Expertises et enquêtes sociales : évaluation des besoins en assistance humaine et en soins spécialisés

En cas de contestation ou de doute, le JAF peut ordonner une expertise médicale ou une enquête sociale. L’expert évalue le handicap, l’autonomie, les perspectives d’évolution et les besoins de soins spécialisés. L’enquête sociale se penche sur les conditions de vie, le logement, l’environnement familial et les ressources réelles. Ce double regard croisé apporte souvent un éclairage déterminant.

Vous pouvez solliciter vous-même ces mesures d’instruction, notamment lorsque l’autre époux minimise votre situation ou conteste la réalité de vos difficultés. Préparer l’expertise en amont, en listant précisément vos besoins, vos horaires de soins, vos rendez-vous médicaux, rendra l’évaluation plus fidèle à votre quotidien. C’est un peu comme ouvrir la « boîte noire » de votre organisation de vie pour en montrer les contraintes invisibles.

Arguments juridiques fréquemment retenus par les juges aux affaires familiales en cas de handicap sévère

Les juges retiennent plusieurs arguments récurrents pour justifier une prestation compensatoire renforcée lorsque le handicap est sévère :

  • l’incapacité durable ou définitive à exercer une activité professionnelle normale et la faiblesse des pensions d’invalidité ou de retraite à venir ;
  • le coût élevé et récurrent de la compensation du handicap (aides humaines, appareillages, transports, aménagements successifs du logement) ;
  • le rôle passé du conjoint valide, qui assumait en partie la fonction d’aidant et dont le départ aggrave brutalement la dépendance à des tiers rémunérés.

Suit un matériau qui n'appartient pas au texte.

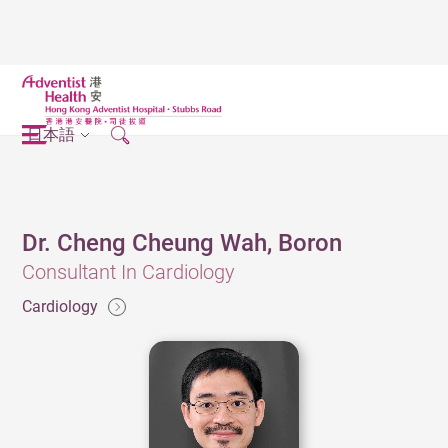
日本語
Dr. Cheng Cheung Wah, Boron
Consultant In Cardiology
Cardiology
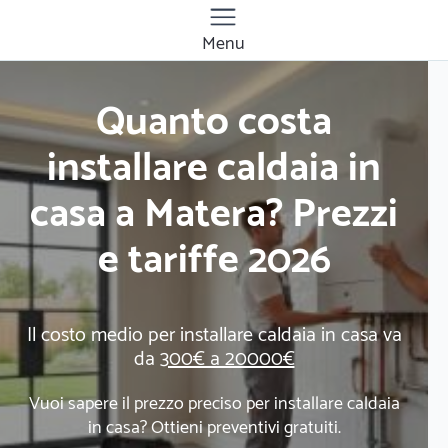
Menu
Quanto costa
installare caldaia in
casa a Matera? Prezzi
e tariffe 2026
Il costo medio per installare caldaia in casa va
da
300€ a 20000€
Vuoi sapere il prezzo preciso per installare caldaia
in casa? Ottieni preventivi gratuiti.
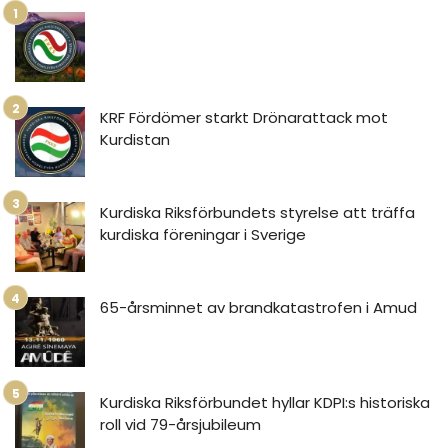
KRF Fördömer starkt Drönarattack mot
Kurdistan
Kurdiska Riksförbundets styrelse att träffa
kurdiska föreningar i Sverige
65-årsminnet av brandkatastrofen i Amud
Kurdiska Riksförbundet hyllar KDPI:s historiska
roll vid 79-årsjubileum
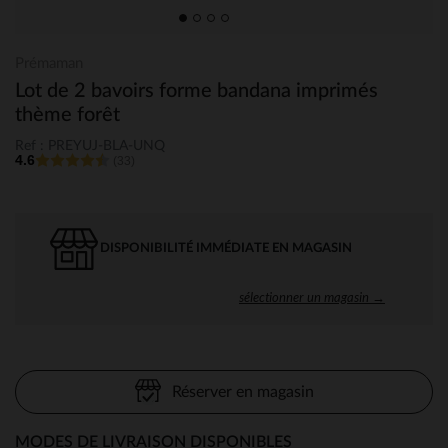
Prémaman
Lot de 2 bavoirs forme bandana imprimés
thème forêt
Ref : PREYUJ-BLA-UNQ
4.6
(33)
DISPONIBILITÉ IMMÉDIATE EN MAGASIN
sélectionner un magasin →
Réserver en magasin
MODES DE LIVRAISON DISPONIBLES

À l’inverse, certains arguments sont moins efficaces, comme la simple évocation de la souffrance morale liée au handicap, non traduite en besoins financiers précis. Les juridictions familiales sont sensibles à la preuve chiffrée et aux comparaisons objectives de niveaux de vie, plutôt qu’aux considérations essentiellement affectives.

Recours à un avocat spécialisé en droit de la famille et droit du handicap (UNAPEI, APF france handicap, FNATH)

Face à ces enjeux techniques, le recours à un avocat maîtrisant à la fois le droit de la famille et le droit du handicap est vivement recommandé. Certains professionnels collaborent régulièrement avec des associations comme UNAPEI, APF France handicap ou FNATH, et connaissent bien les interactions entre prestation compensatoire, PCH, AAH, pensions d’invalidité et régimes de protection juridique.

Un avocat expérimenté vous aidera à construire une stratégie globale : choix du type de divorce, formulation des demandes, présentation des preuves, anticipation de l’impact fiscal et social des sommes reçues. Dans beaucoup de dossiers, cette approche « à 360° » fait la différence entre une prestation purement symbolique et une véritable protection économique, capable de sécuriser votre autonomie et votre dignité à long terme malgré le handicap.